Lions 20, Seahawks 10 - Let's see - my analogy early was an Eagles vs. a Lion. Since there isn't really anything called a Seahawk in real life (the closest thing would be an Osprey), either way I think a Lion would win that battle. Besides, the Seahags are not the same team on the road as they are at home. There I go, interjecting football into a perfectly good philosophy.

Bears 23, Panthers 13 - This was a bit tougher because both are vicious killing machines. While the Panther has speed and agility, the Bear is just raw power. As athletic as the Panther might be, I don't think it could do anything against the Bear's defenses.

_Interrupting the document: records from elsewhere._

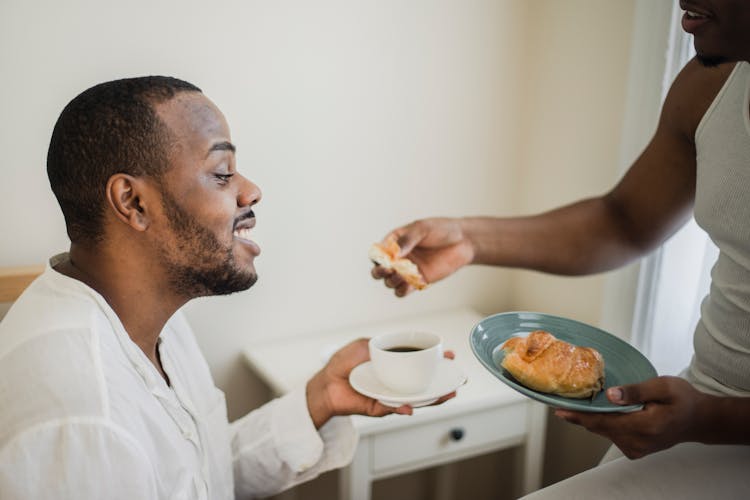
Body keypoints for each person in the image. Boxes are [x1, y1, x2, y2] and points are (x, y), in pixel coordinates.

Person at [0, 77, 453, 499]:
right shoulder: (85, 419)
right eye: (222, 173)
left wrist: (321, 399)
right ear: (133, 202)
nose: (251, 190)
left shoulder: (149, 317)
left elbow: (196, 475)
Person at [372, 0, 750, 497]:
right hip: (700, 411)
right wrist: (468, 238)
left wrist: (713, 420)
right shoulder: (710, 84)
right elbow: (625, 221)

Chiefs 20, Raiders 13 - An indian warrior chieftain versus a marauding group of Raiders. Tough one. I think the edge slightly goes to the Chief - as he is on his home land and he can strategize a lot better than the Raider, who just goes with his instinct.

Giants 35, Cowboys 20 - A Giant versus a group of Cowboys. Splat. Unless they had their lassos, maybe they could tie him down like in Gulliver's travels. But they'd have to catch him napping...and this Giant won't be sleeping with Cowboys around.

Sunday Night

Broncos 40, Saints 33 - So a religious priesty kind of person versus a bucking bronco. I think the horse would kick mister goodie two-shoes into next year.

Monday Night

49ers 20, Cardinals 10 - A frustrated miner against the bird that supposed to protect them and let them know when the air quality is bad. It's good.

I'd like to wish everyone a safe, spooktacular and happy Halloween!